Alida, a Toronto software company with 500 employees, will introduce a four-day work week

Alida CEO Ross Wainwright at the company’s office in Toronto on February 14.Christopher Katsarov/The Globe and Mail

Alida Inc., a Toronto-based software company with nearly 500 employees, is piloting a four-day workweek program for all of its staff in five countries, making it one of the largest Canadian companies to experiment a shortened work week.

The company, formerly known as Vision Critical Communications Inc., will launch the program beginning in July. Employees will be allowed to take Friday off and keep the same pay and benefits.

Alida chief executive Ross Wainwright said the decision to experiment with a four-day work week was a direct result of the COVID-19 pandemic. The vast majority of employees reported being exhausted from working through stop-and-start lockdown mandates and school closures for years.

“It’s not like employees are specifically asking for a four-day work week. But they asked for help dealing with burnout and stress, like being in a 1,000 square foot condo with two adults working from home and two toddlers running around,” Mr. Wainwright told The Globe and Mail.

Alida’s management team considered various options to reduce employee stress levels, including increasing vacation time and allowing staff to work flexible hours. But they’ve made the four-day workweek the best way to give employees more time away from work.

Mr Wainwright noted that Alida’s version of the four-day work week would not necessarily involve reducing the number of hours employees work in a 40-hour week to 32 hours. The company expects employees to maintain the same level of productivity, but in a reduced time frame.

“It is certainly not a question of reducing working hours by 20%. It’s about giving employees the ability to work smarter,” he said, adding that he was confident employees would be able to work the same amount over four days.

Alida creates customer management software – programs that help businesses track and analyze user feedback online. A third of Alida’s employees are engineers and software developers, and the rest are in sales and administration.
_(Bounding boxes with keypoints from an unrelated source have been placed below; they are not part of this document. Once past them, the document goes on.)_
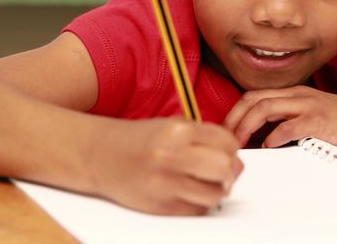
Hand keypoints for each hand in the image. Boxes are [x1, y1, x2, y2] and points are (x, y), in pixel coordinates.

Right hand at [90, 118, 242, 214]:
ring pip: (215, 194)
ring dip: (216, 190)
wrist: (100, 156)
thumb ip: (206, 138)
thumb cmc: (139, 140)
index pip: (227, 142)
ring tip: (203, 182)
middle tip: (221, 171)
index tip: (224, 152)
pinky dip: (199, 203)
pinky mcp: (161, 206)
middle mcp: (172, 155)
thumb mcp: (173, 126)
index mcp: (178, 130)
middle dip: (229, 171)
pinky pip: (197, 210)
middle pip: (224, 168)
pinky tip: (187, 191)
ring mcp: (165, 183)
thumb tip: (237, 164)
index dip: (231, 149)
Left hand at [224, 86, 336, 149]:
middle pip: (254, 99)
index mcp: (294, 94)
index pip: (255, 96)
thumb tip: (264, 138)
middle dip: (234, 117)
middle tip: (225, 138)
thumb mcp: (313, 116)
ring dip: (247, 125)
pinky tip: (269, 146)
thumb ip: (289, 121)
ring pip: (266, 107)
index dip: (235, 112)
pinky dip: (274, 136)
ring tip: (239, 142)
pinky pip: (290, 125)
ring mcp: (308, 106)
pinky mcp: (319, 120)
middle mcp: (298, 95)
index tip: (226, 130)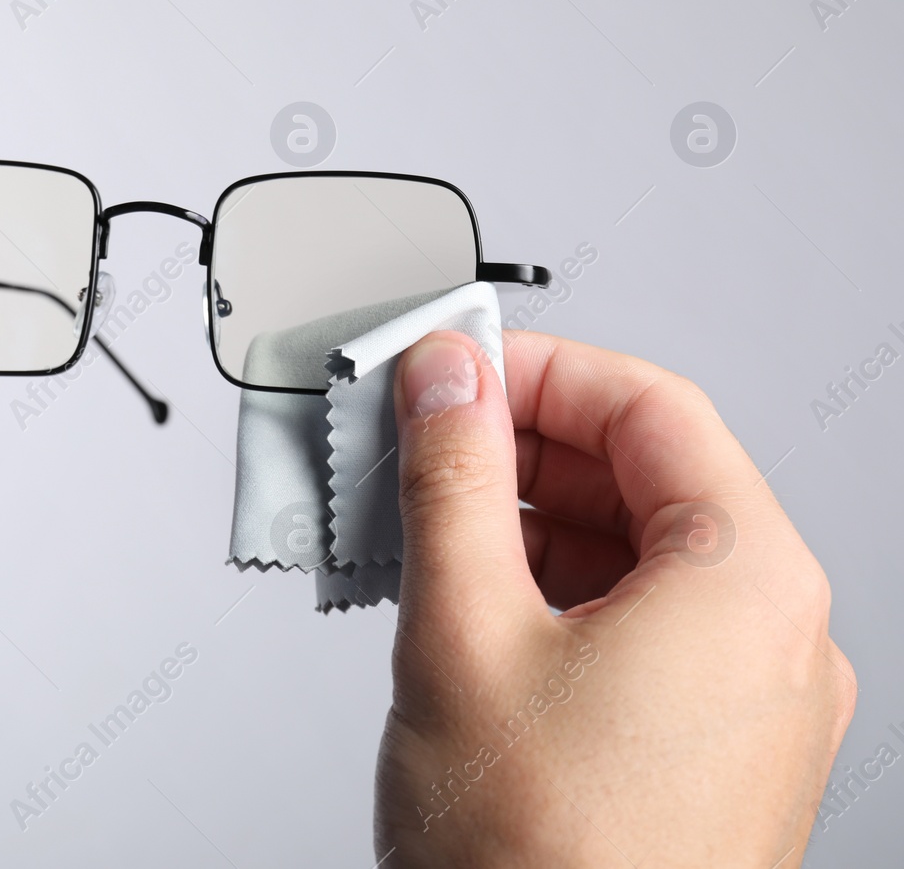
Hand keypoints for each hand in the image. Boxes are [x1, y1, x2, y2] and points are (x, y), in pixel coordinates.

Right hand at [374, 329, 854, 866]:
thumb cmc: (540, 861)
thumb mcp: (464, 626)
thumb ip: (453, 476)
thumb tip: (446, 378)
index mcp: (748, 583)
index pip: (648, 406)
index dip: (536, 369)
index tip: (450, 368)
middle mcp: (773, 637)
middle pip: (642, 476)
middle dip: (515, 449)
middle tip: (413, 442)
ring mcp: (749, 701)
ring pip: (632, 553)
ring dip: (522, 524)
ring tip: (418, 530)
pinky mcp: (709, 749)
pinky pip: (634, 625)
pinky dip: (548, 594)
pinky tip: (464, 602)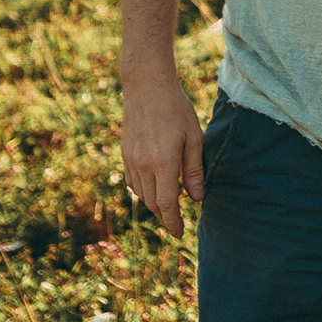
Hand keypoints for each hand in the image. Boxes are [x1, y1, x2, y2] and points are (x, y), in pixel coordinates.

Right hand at [121, 80, 206, 236]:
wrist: (147, 87)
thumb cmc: (176, 110)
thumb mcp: (194, 138)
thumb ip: (194, 171)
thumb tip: (197, 199)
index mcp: (164, 163)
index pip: (167, 204)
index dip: (173, 222)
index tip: (179, 233)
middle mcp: (144, 166)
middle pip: (153, 203)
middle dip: (165, 216)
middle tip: (177, 222)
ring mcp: (131, 160)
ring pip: (141, 195)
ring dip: (155, 203)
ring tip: (169, 203)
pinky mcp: (125, 154)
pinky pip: (132, 182)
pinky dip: (143, 191)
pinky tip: (154, 186)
The company, which was headquartered in Vancouver, now has offices in five countries: Canada, the United States, Australia, Hong Kong and Singapore. Wainwright said one of the reasons the pilot won’t start until July is that Alida needed time to figure out how to implement the program in multiple jurisdictions, with different time zones and laws around the world. different work.

“We want it to become a permanent part of Alida. But of course if productivity levels go down we’ll have to reconsider. I don’t think that will be the case,” he said.

The concept of the four-day workweek has gained traction in the white-collar world during the pandemic, especially among tech companies. Even so, there are still many more companies – usually large, well-established companies – that seem to worry that their employees will be working less.

There are two schools of thought regarding implementing a four-day work week. Under one, employers allow employees to fundamentally reduce the number of hours worked from an average of 40 hours to 32 hours for the same pay, regardless of productivity. The idea is that productivity levels will be maintained because employees will learn to work smarter in fewer hours.

The other, more widely adopted form of the four-day work week requires employees to maintain the same level of productivity or output, but on fewer days. This could see employees potentially working longer hours per day.

“The principle of the four-day work week is that employees will be more motivated with extra free time. And they’ll express that motivation by being more productive in other parts of the workweek,” said Jessica Kearsey, employment lawyer at Deloitte Legal Canada LLP.

“But it’s important to remember that this idea isn’t particularly applicable to employees. [who] earn an hourly wage, whose pay depends on how long they work in a given day, and who may want to work longer hours for this reason,” she added.

A number of other Canadian companies – large and small – have recently announced the adoption of a more flexible way of working. 3terra, a Mississauga-based software company with about 25 employees, announced last week that it would move to a 32-hour work week in response to employee burnout and absenteeism.

In a post on LinkedIn, the company’s managing director, Akeela Jamal, said a lot could be accomplished in “32 targeted hours each week” and that we needed to “reclaim some of our precious personal time”.

Accounting and consulting giant KPMG Canada said last week it would give its 10,000 employees long weekends in July and August this year, in response to the “physical, emotional and mental toll” that the pandemic has taken a toll on employees.

Company spokeswoman Roula Meditskos, however, noted that KPMG does not plan to implement a permanent four-day working week.